This week, extreme “green” activists celebrated Royal Dutch Shell’s decision to withdraw for now from exploratory drilling in the Artic, even though it was the law of economics that determined the fate of of that project, not the rule of “kayaktavists.”
But, the same greenies (and the elected officials who pander to them) were certainly not celebrating a Seattle city hearing examiner’s decision to clear the way for Shell’s continued use of the Port of Seattle’s Terminal 5 as a homeport for its Polar Pioneer and other support vessels. The Seattle Times,
“Deputy Hearing Examiner Anne Watanabe said the city’s attempt to require a new land-use permit relied on “inaccurate and incomplete” characterizations of the work to be done…
“Seattle Mayor Ed Murray said he was disappointed in Wednesday’s ruling. But he added in a statement that ‘Now is the time for us to come together to collaborate on new projects to support the growth of maritime jobs while protecting our natural environment.’”
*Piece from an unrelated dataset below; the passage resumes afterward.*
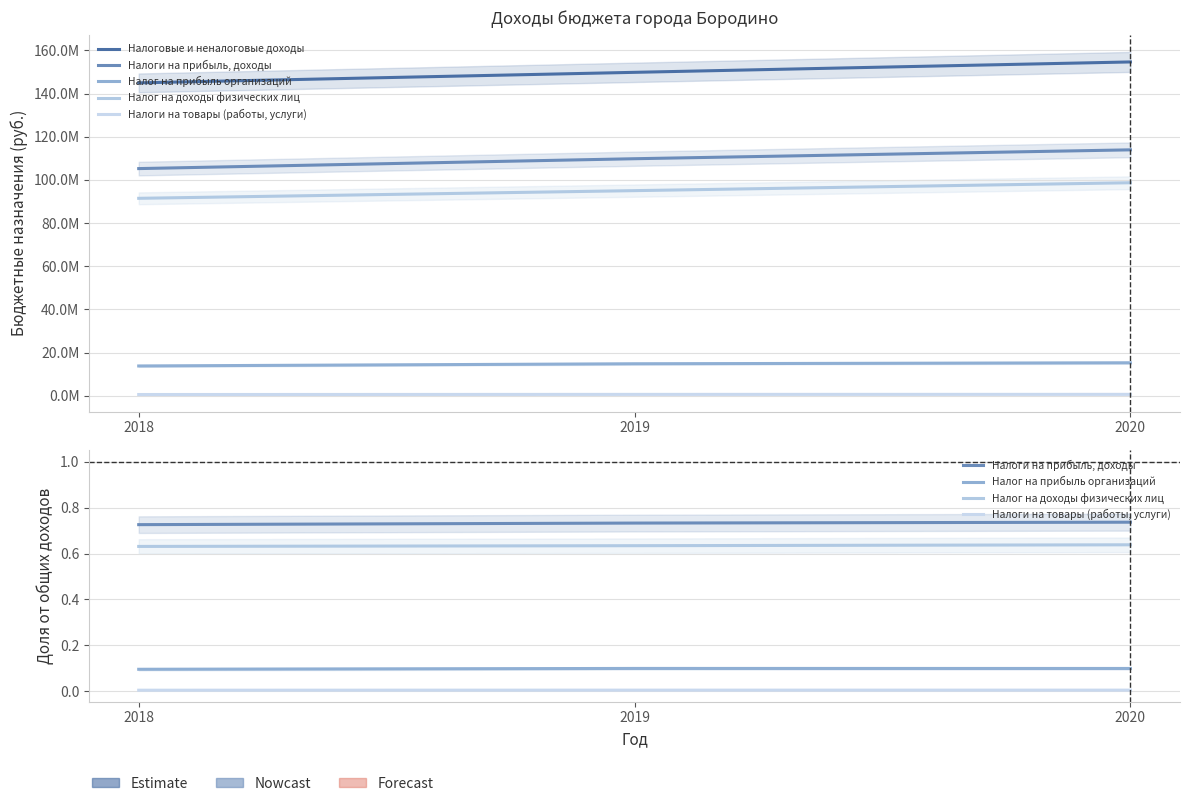

Read the Налоговые и неналоговые доходы value at 2018.

144954023.8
An environmental coalition originally sued the Port in March after Foss Maritime, a shipping company, leased Terminal 5 to Shell’s rig. According to the Seattle Times, the two-year lease was expected to “create hundreds of jobs and keep revenue flowing in as the terminal is upgraded to accommodate bigger container ships.”
Though the extreme “green” coalition found it difficult to convince a King County Superior Court Judge to side with its bizarre arguments (which were based on purely ideological, not legal, grounds), it found favor with Mayor Murray. Seattle’s Department of Planning and Development—on behalf of Murray—decided (using a “tortured and novel legal analysis”) that Foss required a new land-use permit to utilize Terminal 5 for some of Shell Oil’s Arctic drilling fleet.
Foss and Shell appealed the ruling. And, it’s that “tortured and novel legal analysis” that the city hearing examiner ruled strongly against.
Foss and Shell have yet to announce future plans for Terminal 5’s use. Foss said it is “awaiting decisions on which vessels will be returning to Puget Sound and where they will be moored.” While a Shell spokesman said the company is “now safely and methodically demobilizing” its fleet after the summer-drilling season in the Chukchi Sea, “how that will impact Seattle in terms of potential future asset staging has yet to be decided.”
But, thanks to the hearing examiner, at least the decision will be made on economic grounds, not ideological ones.